Exercise details: Find the line containing "će dati roditeljima, a dio" in the data below, then output that line and each one after it exactly, with nothing else.

Saved data entries
● ● ● ● ● ● ●

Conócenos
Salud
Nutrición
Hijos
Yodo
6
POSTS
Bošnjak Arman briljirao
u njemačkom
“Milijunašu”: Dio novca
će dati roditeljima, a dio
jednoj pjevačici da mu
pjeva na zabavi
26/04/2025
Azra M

● ● ● ● ● ● ●

Task response:
će dati roditeljima, a dio
jednoj pjevačici da mu
pjeva na zabavi
26/04/2025
Azra M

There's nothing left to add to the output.